Supplemental Security Income (SSI) For a Disabled Adult Child
Many disabled children receive Supplemental Security Income (SSI), which helps parents afford their care. A child can qualify for SSI if they suffer from mental or physical impairments causing “marked and severe functional limitations” that are expected to continue for a year or more.
But once a child turns 18, the standard for receiving SSI changes. In order for an adult child to receive SSI, the law says that the adult must have an impairment that prevents them from engaging in any type of paid employment. Many disabled adults are capable of performing some type of work and thus lose their SSI payment as soon as they turn 18, unless they are attending school or participating in a vocational training program that began prior to their 18th birthday.
On the other hand, adult children who are incapable of working but did not qualify for SSI before age 18 may become eligible for benefits once they become a legal adult.

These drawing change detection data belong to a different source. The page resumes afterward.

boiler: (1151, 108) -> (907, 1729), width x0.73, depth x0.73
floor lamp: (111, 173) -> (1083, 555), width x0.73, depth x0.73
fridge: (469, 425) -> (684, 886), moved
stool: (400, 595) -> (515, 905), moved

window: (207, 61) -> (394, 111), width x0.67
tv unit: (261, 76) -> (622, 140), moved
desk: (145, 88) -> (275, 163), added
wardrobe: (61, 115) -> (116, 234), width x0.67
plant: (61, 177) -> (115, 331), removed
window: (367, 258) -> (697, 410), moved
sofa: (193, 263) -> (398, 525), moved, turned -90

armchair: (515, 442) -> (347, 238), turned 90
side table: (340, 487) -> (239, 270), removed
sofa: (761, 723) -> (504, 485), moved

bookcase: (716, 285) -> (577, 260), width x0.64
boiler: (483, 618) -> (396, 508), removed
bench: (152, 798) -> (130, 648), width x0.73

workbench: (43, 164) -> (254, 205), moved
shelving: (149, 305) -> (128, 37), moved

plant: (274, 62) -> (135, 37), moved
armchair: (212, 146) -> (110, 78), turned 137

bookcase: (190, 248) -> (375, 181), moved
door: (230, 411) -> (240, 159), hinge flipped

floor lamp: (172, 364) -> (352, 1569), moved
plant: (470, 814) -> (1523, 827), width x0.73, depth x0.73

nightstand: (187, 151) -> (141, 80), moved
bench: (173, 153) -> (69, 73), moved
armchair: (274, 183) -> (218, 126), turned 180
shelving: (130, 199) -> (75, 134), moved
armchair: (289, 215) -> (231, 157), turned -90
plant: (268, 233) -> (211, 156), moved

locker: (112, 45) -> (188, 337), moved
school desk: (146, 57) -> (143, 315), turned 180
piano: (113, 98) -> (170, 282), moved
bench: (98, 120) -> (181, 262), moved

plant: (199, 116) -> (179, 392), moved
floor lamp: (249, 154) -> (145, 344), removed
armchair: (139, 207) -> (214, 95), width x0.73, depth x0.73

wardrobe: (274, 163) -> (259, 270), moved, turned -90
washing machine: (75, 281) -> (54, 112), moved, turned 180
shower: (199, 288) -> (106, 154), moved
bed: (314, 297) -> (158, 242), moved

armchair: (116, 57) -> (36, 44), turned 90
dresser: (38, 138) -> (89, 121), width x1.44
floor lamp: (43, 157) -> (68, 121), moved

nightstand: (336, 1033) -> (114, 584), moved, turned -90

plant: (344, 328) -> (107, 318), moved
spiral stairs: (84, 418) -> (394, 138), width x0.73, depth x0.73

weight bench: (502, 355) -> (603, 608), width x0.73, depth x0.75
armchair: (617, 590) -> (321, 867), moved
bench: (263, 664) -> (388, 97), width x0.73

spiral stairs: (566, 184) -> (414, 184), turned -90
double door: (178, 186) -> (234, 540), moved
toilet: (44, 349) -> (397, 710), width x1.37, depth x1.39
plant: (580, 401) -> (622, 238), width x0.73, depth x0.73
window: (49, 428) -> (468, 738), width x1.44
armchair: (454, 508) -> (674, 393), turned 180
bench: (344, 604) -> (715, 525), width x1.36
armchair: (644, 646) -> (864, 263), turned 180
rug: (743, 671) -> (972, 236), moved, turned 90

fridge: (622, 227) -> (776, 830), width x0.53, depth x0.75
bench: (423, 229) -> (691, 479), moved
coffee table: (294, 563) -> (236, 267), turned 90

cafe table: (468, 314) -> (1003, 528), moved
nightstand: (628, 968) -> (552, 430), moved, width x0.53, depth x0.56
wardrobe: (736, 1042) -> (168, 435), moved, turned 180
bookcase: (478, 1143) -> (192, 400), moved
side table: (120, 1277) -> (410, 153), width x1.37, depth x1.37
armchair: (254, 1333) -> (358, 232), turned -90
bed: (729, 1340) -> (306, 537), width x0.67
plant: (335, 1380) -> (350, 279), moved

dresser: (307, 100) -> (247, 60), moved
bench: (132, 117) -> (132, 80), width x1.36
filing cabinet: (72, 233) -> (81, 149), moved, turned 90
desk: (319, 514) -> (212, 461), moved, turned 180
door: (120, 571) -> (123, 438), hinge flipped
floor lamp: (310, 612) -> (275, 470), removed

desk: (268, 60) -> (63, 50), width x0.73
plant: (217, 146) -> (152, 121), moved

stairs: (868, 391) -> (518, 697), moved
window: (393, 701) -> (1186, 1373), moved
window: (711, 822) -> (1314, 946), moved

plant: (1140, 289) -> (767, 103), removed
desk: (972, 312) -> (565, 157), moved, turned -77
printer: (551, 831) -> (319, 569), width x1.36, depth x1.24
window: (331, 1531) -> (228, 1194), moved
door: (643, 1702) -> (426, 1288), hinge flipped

This is because prior to age 18, the Social Security Administration took the parents’ income and financial situation into account when making SSI decisions. After age 18, only the adult child’s financial situation is considered. Since he or she doesn’t have an income, it is much easier to qualify for SSI.
When Should I Hire a Lawyer?
Contacting a lawyer before your child turns 18 is the best way to prepare for the changes that come with adulthood. There are many different ways to arrange your child’s legal affairs, so it’s essential to sit down with a special needs lawyer ahead of time to begin considering your options. Having a general plan early on can help make implementing it easier once the time comes.
In order to be accepted by doctors and the courts, the necessary paperwork for guardianship and/or conservatorship needs to be prepared and filed by a qualified attorney. The legal process should be started at least six months before the child’s 18th birthday so the necessary statements and paperwork can be collected, drawn up, and presented to the court on time.
What Your Disabled Child Will Need as an Adult
Our attorneys can advise you on what will need to be done as your child reaches adulthood, such as:
- Obtaining a Social Security card
- Getting a valid state ID card
- Setting up a checking account in your child’s name
- Applying or re-applying for Supplemental Security Income
- Explaining how the New Jersey Division of Developmental Disabilities can help your child once he or she reaches age 21
- Making decisions about living arrangements for your child, whether it is renting an apartment, applying for space at an assisted living facility, or living in your home
- Ensuring that the child knows how to obtain transportation if he or she cannot drive
- Making long-term plans for what happens if you are no longer able to provide care for your child as you age
We can also discuss with you whether it would be beneficial to set up a special needs trust that will provide financial assistance to your adult child without disqualifying him or her from other disability benefits.
How Can The Susan Clark Law Group Help Me?
There are many legal options to explore when deciding how best to care for your disabled child after age 18. For years, the attorneys at The Susan Clark Law Group has helped New Jersey families prepare for the transition. We provide thoughtful, skilled advice about your options regarding guardianship, conservatorship, and powers of attorney. No family’s situation is the same, and every solution will be tailored to meet your individual needs.